EXERCISE REQUIREMENTS ▸
Required from the data below: the exact lines starting at the line containing "left elbow: (238, 217)" and ending at the line containing "right back paw: (555, 521)", with both ends kept and all pictures dropped.

WORKING DATA ▸
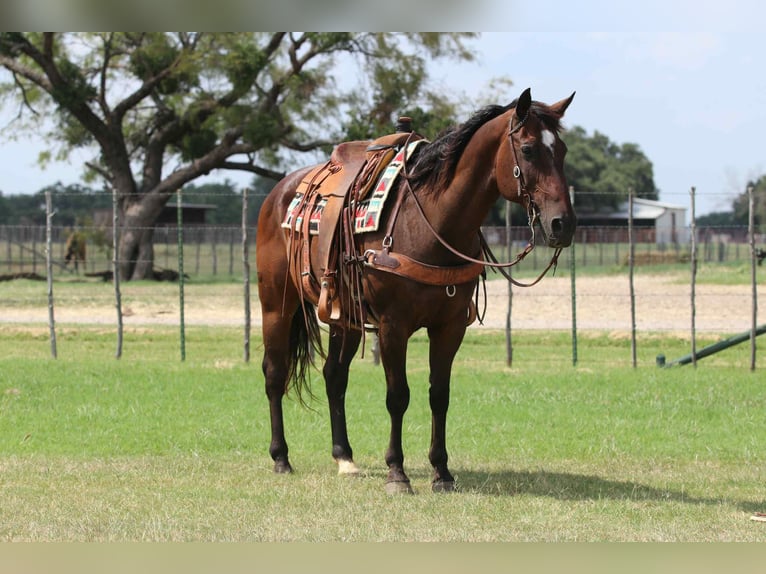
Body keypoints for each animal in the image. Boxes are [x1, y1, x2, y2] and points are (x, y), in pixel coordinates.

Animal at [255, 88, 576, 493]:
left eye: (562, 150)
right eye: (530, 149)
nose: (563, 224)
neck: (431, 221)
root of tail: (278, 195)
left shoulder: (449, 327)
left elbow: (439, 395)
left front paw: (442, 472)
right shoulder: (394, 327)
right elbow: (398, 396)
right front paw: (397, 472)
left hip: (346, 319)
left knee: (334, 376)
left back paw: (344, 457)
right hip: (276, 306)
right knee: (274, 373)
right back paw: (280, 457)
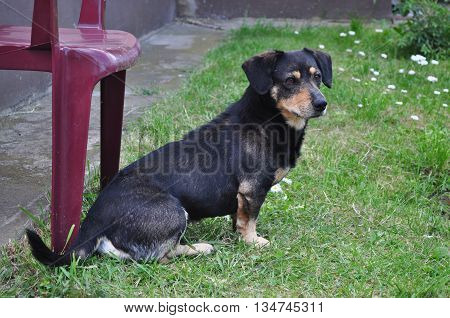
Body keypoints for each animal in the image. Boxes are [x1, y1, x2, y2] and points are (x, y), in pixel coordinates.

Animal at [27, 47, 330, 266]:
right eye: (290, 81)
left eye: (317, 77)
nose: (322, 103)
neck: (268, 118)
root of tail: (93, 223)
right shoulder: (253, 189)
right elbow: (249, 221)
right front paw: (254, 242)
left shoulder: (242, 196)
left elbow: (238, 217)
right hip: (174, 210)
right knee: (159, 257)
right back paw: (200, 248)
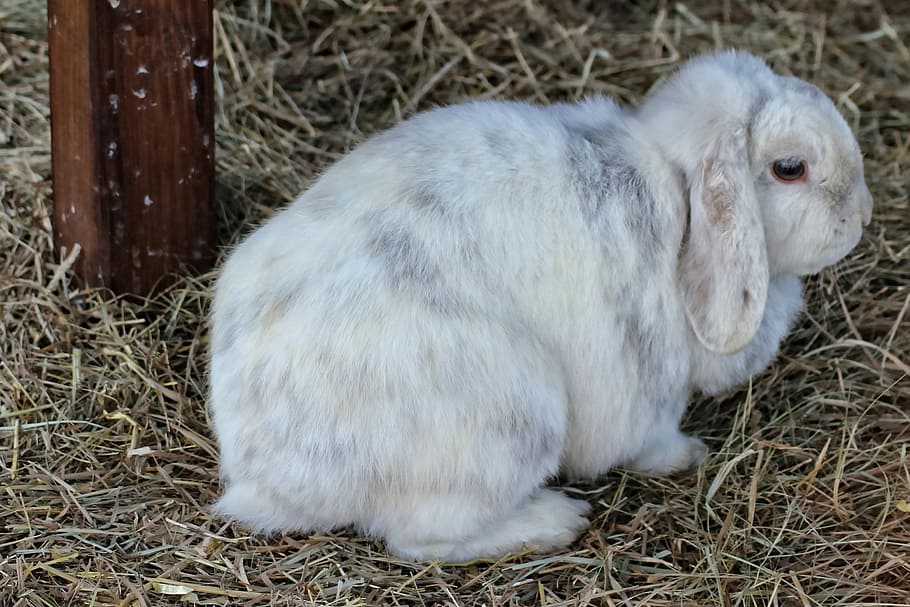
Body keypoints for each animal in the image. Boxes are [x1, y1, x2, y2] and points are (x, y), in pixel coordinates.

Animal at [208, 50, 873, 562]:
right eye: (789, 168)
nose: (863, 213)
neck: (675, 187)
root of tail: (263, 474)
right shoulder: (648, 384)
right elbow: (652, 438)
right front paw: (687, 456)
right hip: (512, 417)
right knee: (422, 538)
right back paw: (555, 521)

---

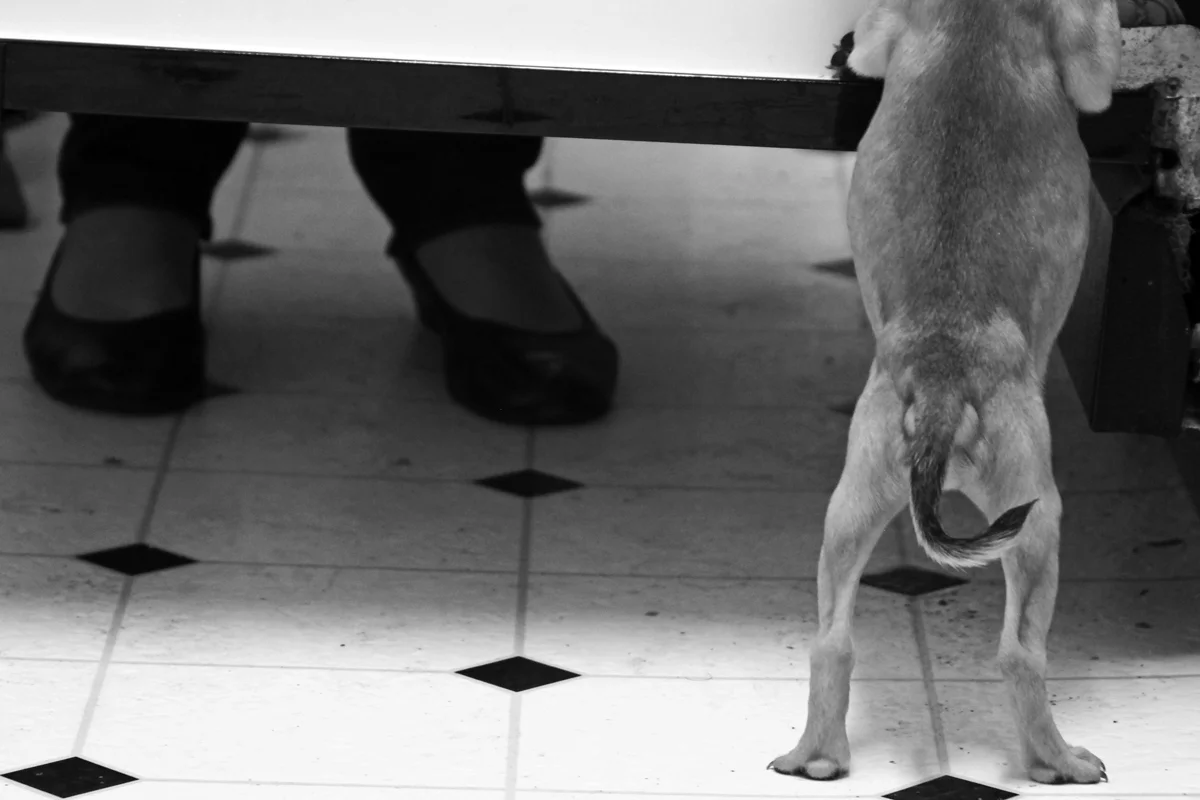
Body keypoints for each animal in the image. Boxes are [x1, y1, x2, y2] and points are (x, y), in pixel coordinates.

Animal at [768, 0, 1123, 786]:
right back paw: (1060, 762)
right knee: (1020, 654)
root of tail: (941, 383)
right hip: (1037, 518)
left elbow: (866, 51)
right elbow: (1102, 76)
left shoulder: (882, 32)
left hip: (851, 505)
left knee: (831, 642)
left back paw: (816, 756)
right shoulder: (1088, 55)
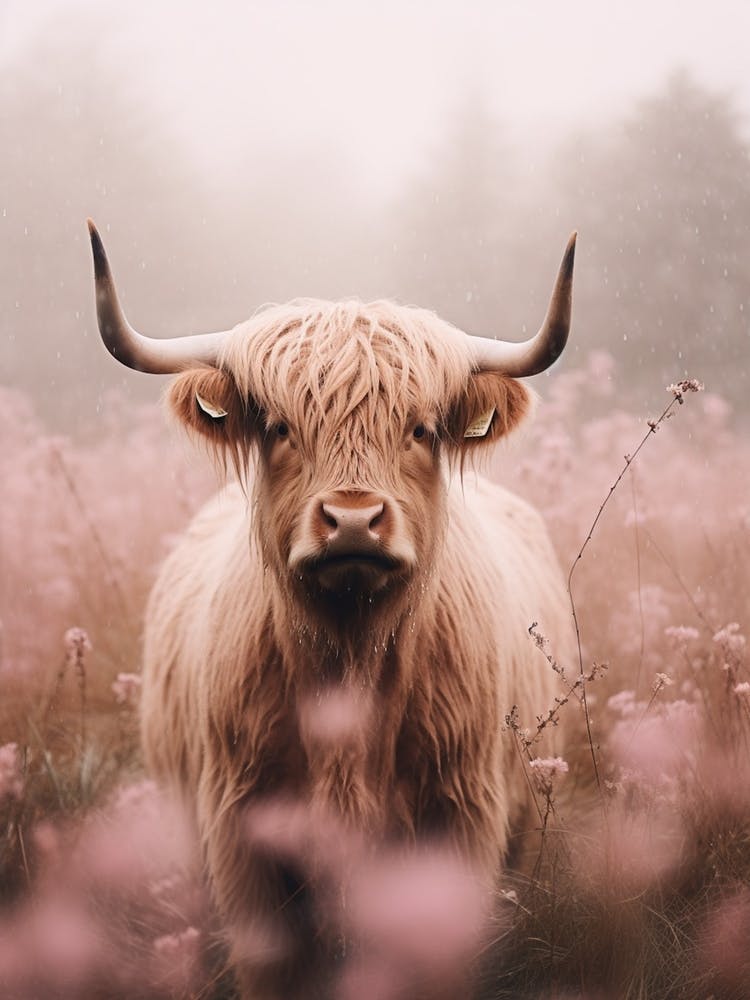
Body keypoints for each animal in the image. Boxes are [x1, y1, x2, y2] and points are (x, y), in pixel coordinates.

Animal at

ANSWER TO THIS EXERCISE ▸
left elbow: (238, 217)
right hip: (174, 210)
right knee: (159, 257)
right back paw: (200, 248)
Body keypoints for each animal in the image. Boxes are [x1, y1, x2, y2] and points are (x, y), in pixel coordinates.

Animal at [208, 50, 873, 562]:
right eye: (789, 168)
nose: (863, 213)
neck: (675, 187)
root of tail: (263, 474)
right shoulder: (648, 384)
right elbow: (652, 438)
right front paw: (687, 456)
right hip: (512, 417)
right knee: (422, 538)
right back paw: (555, 521)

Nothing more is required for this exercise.